**Brano proposto**
★ ★ ★ ★

Queste ultime, intorno a fine agosto, vengono prese da Marilù e da sua madre e incartate in una tenue velina: una ad una, a mano, in una sorta di successione di Fibonacci, dove al tassello che marcisce nella stagionatura ne va sostituito uno uguale e conforme. Un lavoro presidiato da Slow Food e unico al mondo. Qualcosa che lascia la susina appassire nella bontà per non meno di due mesi.

La sua umiltà è una di quelle rare umiltà che, grazie alla suggestione del suo interloquire, non mi infastidisce, mettendo alle strette la mia pietà. Marilù chiede e ascolta. Non pontifica mai. Ha un’incredibile possibilità di stupore che mi lascia interdetto tra la mia ragione e il suo sentimento. Disserta con rigore ma senza protervia. Viene dal mondo universitario, recupera antiche varietà, studia la possibilità della Sicilia di non farsi schiacciare dall’ignoranza, coltiva, con suo marito, alcuni ettari di vite nella zona di Salaparuta, è un’esteta passionale della gallina siciliana, che sta cercando di recuperare (in agio fanciullesco nell’aia, per ora si accontenta delle livornesi e delle sue bianche uova…), ed è diventata (per volontà degli stessi ragazzi…) presidente di un’associazione (il cui nome mi è stato detto almeno quattro volte ma il mio psichiatra non è riuscito a rischiarare il buio del mio nulla mnemonico…) a cui sono stati affidati ventisette ettari, a vocazione cerealicola nella zona di Roccamena, confiscati alla mafia (la sua volontà è quella di pianificare una filiera cortissima, bypassando la molitura e passando direttamente ad una panificazione a lievitazione naturale…).
L’amore per la sua infanzia, per la sua adolescenza e per la sua terra, l’ha portata a Monreale a fare l’agricoltrice. Con suo padre, intento (almeno quando lo vedo io…) nella pulizia e nella scelta delle susine migliori, con sua madre (una signora Minù, siculamente orientata sul cibo, sulla sua tessitura, sulla sua preparazione e soprattutto su un’ospitalità a cui non puoi sottrarti…) e con un paio di ragazzi africani, ormai parte fondante della famiglia.

★ ★ ★ ★

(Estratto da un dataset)
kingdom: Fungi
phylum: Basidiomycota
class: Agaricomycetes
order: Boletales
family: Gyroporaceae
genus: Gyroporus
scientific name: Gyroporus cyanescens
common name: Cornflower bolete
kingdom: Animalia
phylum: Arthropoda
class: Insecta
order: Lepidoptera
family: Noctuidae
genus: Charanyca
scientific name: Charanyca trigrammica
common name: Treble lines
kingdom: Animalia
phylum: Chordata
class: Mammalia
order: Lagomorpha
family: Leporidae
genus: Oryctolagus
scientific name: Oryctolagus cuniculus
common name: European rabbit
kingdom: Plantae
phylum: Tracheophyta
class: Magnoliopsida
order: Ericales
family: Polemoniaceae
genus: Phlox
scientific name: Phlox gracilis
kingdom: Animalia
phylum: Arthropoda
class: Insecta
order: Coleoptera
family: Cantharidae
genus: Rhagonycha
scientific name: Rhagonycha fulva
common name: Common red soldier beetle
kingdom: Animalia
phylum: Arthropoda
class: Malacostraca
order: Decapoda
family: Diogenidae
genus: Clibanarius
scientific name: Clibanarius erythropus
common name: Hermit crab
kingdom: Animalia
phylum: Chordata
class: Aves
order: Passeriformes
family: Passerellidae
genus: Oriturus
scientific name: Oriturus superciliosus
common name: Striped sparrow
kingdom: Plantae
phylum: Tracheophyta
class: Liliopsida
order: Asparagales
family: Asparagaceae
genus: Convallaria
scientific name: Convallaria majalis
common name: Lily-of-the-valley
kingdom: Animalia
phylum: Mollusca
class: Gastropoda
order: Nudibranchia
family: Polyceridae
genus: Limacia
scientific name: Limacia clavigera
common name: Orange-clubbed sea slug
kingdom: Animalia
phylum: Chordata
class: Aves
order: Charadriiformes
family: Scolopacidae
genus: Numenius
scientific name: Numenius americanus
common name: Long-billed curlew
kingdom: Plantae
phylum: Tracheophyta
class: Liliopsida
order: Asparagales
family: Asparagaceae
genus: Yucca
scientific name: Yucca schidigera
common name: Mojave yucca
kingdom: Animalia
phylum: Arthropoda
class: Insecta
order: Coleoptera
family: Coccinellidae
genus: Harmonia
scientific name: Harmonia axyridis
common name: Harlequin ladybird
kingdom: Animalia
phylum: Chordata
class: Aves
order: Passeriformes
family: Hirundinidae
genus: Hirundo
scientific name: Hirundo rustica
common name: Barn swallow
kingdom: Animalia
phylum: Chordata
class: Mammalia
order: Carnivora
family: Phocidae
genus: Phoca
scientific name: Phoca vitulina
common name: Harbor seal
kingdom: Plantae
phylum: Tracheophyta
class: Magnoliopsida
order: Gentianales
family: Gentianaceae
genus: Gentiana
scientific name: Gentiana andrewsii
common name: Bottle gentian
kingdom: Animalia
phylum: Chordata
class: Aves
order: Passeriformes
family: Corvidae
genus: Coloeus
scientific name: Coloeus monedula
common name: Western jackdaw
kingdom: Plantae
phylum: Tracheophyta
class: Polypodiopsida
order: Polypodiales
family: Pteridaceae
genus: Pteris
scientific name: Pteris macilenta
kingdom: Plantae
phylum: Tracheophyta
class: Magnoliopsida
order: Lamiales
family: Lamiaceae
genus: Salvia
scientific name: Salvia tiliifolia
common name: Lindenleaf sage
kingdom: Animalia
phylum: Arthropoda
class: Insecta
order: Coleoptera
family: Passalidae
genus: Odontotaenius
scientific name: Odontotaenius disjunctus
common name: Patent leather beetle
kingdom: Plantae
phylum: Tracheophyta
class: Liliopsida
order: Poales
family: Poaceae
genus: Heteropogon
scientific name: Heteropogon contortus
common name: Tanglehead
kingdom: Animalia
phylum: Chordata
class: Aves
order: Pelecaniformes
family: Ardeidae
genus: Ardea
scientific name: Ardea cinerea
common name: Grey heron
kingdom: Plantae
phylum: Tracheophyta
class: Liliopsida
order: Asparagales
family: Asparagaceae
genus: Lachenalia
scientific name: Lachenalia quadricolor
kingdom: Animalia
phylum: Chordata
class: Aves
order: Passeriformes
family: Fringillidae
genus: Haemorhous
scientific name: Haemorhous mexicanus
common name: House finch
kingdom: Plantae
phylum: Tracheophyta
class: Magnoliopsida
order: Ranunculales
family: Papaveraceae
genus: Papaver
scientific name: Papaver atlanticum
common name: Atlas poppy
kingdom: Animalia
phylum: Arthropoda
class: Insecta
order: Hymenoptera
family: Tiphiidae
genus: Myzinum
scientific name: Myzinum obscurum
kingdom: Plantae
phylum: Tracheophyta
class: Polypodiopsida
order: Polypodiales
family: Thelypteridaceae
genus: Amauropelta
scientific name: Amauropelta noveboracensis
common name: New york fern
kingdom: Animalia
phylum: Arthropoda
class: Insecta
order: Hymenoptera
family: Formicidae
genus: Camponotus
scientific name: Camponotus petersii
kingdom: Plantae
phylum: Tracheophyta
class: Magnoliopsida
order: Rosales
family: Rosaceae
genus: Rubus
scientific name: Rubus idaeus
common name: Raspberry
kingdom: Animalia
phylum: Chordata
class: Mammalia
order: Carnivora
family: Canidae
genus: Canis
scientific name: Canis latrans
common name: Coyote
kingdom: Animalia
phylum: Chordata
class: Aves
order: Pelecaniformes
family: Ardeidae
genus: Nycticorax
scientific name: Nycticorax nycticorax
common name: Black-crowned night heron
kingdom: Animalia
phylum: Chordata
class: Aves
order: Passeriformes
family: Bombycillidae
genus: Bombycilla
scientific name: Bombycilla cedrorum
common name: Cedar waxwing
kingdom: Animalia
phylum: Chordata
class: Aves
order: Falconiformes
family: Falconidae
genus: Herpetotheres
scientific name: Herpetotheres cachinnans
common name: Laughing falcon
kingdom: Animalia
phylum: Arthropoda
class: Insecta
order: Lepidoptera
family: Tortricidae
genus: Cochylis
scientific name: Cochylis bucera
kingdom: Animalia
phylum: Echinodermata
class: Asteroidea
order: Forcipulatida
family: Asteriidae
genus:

★ ★ ★ ★

**Elenco compiti**
1. Aggiorna il brano proposto trascrivendo il tratto da “Queste ultime, intorno” a “di due mesi.” e sostituendo “due mesi” con “tre mesi”.
2. Secondo il brano proposto, in quale zona Marilù coltiva alcuni ettari di vite insieme al marito?

**Esercizi risolti**
1.
Queste ultime, intorno a fine agosto, vengono prese da Marilù e da sua madre e incartate in una tenue velina: una ad una, a mano, in una sorta di successione di Fibonacci, dove al tassello che marcisce nella stagionatura ne va sostituito uno uguale e conforme. Un lavoro presidiato da Slow Food e unico al mondo. Qualcosa che lascia la susina appassire nella bontà per non meno di tre mesi.

2. Nella zona di Salaparuta.